*** Begin section ***

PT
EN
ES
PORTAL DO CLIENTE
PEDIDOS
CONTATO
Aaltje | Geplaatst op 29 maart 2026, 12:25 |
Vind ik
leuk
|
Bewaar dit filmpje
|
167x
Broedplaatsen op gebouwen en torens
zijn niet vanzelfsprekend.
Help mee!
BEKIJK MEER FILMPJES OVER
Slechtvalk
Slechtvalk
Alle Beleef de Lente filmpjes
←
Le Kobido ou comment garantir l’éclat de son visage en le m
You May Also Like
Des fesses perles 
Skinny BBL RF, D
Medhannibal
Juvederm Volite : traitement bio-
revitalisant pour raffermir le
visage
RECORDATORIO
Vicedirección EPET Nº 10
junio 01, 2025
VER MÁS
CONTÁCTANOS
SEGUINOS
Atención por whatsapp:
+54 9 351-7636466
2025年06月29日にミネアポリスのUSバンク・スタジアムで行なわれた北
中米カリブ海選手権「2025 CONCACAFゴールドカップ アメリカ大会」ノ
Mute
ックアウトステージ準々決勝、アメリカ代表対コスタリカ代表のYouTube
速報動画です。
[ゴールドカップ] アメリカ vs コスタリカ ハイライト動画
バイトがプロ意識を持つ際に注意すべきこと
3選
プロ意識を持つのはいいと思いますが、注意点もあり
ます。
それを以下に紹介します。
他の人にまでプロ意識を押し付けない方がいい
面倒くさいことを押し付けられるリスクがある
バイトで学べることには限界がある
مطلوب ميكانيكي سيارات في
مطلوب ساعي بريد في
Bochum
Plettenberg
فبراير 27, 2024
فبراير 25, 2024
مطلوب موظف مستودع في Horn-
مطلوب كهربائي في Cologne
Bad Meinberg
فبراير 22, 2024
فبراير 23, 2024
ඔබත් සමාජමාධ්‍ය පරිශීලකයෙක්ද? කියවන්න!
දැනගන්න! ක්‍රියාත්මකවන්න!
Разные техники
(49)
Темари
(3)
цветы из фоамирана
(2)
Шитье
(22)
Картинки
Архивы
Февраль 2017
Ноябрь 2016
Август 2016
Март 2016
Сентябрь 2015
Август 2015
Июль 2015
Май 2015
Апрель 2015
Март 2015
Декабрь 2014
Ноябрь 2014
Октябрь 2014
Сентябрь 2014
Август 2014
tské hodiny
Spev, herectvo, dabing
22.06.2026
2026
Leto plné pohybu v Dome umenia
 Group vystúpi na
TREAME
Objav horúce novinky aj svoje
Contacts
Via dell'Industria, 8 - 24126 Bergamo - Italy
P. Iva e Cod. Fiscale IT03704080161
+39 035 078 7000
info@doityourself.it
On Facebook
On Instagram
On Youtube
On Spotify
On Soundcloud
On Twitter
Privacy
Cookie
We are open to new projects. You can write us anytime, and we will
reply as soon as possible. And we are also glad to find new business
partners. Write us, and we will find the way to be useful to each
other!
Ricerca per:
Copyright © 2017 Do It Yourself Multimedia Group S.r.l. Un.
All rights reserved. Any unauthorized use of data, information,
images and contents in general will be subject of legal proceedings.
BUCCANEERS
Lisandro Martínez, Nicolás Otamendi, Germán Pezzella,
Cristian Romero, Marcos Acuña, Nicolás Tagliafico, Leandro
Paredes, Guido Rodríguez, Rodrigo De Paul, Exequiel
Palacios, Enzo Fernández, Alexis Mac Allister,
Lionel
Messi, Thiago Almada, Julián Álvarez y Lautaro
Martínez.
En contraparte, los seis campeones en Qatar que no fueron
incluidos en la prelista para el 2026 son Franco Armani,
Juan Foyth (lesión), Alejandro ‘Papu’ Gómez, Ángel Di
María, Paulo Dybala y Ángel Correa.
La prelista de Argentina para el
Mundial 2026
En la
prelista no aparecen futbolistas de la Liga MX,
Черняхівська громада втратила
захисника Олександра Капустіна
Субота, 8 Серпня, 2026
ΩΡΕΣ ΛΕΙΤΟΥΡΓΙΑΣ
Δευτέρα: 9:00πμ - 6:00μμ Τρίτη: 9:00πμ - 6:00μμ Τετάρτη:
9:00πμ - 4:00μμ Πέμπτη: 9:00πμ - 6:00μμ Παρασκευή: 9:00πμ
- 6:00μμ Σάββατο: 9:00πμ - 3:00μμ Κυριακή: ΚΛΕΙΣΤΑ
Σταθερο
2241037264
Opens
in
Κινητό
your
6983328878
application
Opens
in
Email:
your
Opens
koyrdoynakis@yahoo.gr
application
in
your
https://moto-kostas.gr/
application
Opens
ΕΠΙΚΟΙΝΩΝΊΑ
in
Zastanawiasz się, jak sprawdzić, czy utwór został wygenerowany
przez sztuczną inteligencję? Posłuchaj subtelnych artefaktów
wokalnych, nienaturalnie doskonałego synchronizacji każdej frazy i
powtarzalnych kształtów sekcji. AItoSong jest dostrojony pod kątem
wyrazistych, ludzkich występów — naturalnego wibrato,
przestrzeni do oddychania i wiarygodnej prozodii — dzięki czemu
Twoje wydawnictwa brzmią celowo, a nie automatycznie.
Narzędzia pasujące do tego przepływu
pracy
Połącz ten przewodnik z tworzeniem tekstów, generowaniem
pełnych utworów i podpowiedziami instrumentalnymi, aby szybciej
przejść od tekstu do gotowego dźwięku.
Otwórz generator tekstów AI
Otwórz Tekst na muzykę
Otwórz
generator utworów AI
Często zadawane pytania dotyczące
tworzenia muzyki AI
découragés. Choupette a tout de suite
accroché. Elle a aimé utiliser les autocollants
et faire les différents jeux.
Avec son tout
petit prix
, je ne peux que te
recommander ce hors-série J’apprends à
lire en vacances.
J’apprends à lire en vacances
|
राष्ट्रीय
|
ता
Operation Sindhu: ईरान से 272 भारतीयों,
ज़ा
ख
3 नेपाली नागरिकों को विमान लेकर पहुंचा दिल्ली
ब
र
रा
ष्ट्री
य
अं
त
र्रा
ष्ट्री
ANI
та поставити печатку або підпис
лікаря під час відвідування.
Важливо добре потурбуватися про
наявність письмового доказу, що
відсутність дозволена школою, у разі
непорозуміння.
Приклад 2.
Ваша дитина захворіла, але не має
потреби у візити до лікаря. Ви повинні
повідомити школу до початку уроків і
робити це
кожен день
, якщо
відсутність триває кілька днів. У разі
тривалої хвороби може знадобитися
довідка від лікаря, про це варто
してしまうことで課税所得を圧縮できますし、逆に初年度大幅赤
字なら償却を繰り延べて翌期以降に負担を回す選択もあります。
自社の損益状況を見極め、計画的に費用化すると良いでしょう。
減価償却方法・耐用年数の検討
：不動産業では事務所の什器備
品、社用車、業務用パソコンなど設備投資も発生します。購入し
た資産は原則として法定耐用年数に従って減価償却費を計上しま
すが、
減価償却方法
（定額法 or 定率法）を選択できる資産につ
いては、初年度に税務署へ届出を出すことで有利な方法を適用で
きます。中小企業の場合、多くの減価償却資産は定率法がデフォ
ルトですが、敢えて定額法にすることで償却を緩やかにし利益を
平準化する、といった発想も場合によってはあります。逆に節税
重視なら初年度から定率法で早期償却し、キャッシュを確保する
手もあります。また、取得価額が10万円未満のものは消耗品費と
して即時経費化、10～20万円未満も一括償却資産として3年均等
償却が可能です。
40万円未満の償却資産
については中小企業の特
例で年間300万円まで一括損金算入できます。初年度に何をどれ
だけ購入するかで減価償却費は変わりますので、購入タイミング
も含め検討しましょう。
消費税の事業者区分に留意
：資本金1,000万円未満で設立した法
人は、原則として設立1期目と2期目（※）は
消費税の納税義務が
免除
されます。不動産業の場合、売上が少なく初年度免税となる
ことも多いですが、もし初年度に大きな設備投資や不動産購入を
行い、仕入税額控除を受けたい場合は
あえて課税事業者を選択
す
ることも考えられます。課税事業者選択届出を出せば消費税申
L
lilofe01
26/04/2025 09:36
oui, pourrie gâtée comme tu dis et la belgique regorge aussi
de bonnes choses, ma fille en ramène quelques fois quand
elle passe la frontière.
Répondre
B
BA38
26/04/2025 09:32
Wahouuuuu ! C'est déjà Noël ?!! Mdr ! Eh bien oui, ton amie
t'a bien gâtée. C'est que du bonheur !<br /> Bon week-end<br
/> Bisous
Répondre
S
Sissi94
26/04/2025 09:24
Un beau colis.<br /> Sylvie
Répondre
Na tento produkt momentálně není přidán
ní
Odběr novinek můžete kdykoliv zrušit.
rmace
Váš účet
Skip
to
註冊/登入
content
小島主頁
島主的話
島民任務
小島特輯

*** End section ***

• _About this exercise_
Reproduce the listing word for word, from its first line through the line containing "Copyright © 2017", including that line.

• _Answer to this exercise_
PT
EN
ES
PORTAL DO CLIENTE
PEDIDOS
CONTATO
Aaltje | Geplaatst op 29 maart 2026, 12:25 |
Vind ik
leuk
|
Bewaar dit filmpje
|
167x
Broedplaatsen op gebouwen en torens
zijn niet vanzelfsprekend.
Help mee!
BEKIJK MEER FILMPJES OVER
Slechtvalk
Slechtvalk
Alle Beleef de Lente filmpjes
←
Le Kobido ou comment garantir l’éclat de son visage en le m
You May Also Like
Des fesses perles 
Skinny BBL RF, D
Medhannibal
Juvederm Volite : traitement bio-
revitalisant pour raffermir le
visage
RECORDATORIO
Vicedirección EPET Nº 10
junio 01, 2025
VER MÁS
CONTÁCTANOS
SEGUINOS
Atención por whatsapp:
+54 9 351-7636466
2025年06月29日にミネアポリスのUSバンク・スタジアムで行なわれた北
中米カリブ海選手権「2025 CONCACAFゴールドカップ アメリカ大会」ノ
Mute
ックアウトステージ準々決勝、アメリカ代表対コスタリカ代表のYouTube
速報動画です。
[ゴールドカップ] アメリカ vs コスタリカ ハイライト動画
バイトがプロ意識を持つ際に注意すべきこと
3選
プロ意識を持つのはいいと思いますが、注意点もあり
ます。
それを以下に紹介します。
他の人にまでプロ意識を押し付けない方がいい
面倒くさいことを押し付けられるリスクがある
バイトで学べることには限界がある
مطلوب ميكانيكي سيارات في
مطلوب ساعي بريد في
Bochum
Plettenberg
فبراير 27, 2024
فبراير 25, 2024
مطلوب موظف مستودع في Horn-
مطلوب كهربائي في Cologne
Bad Meinberg
فبراير 22, 2024
فبراير 23, 2024
ඔබත් සමාජමාධ්‍ය පරිශීලකයෙක්ද? කියවන්න!
දැනගන්න! ක්‍රියාත්මකවන්න!
Разные техники
(49)
Темари
(3)
цветы из фоамирана
(2)
Шитье
(22)
Картинки
Архивы
Февраль 2017
Ноябрь 2016
Август 2016
Март 2016
Сентябрь 2015
Август 2015
Июль 2015
Май 2015
Апрель 2015
Март 2015
Декабрь 2014
Ноябрь 2014
Октябрь 2014
Сентябрь 2014
Август 2014
tské hodiny
Spev, herectvo, dabing
22.06.2026
2026
Leto plné pohybu v Dome umenia
 Group vystúpi na
TREAME
Objav horúce novinky aj svoje
Contacts
Via dell'Industria, 8 - 24126 Bergamo - Italy
P. Iva e Cod. Fiscale IT03704080161
+39 035 078 7000
info@doityourself.it
On Facebook
On Instagram
On Youtube
On Spotify
On Soundcloud
On Twitter
Privacy
Cookie
We are open to new projects. You can write us anytime, and we will
reply as soon as possible. And we are also glad to find new business
partners. Write us, and we will find the way to be useful to each
other!
Ricerca per:
Copyright © 2017 Do It Yourself Multimedia Group S.r.l. Un.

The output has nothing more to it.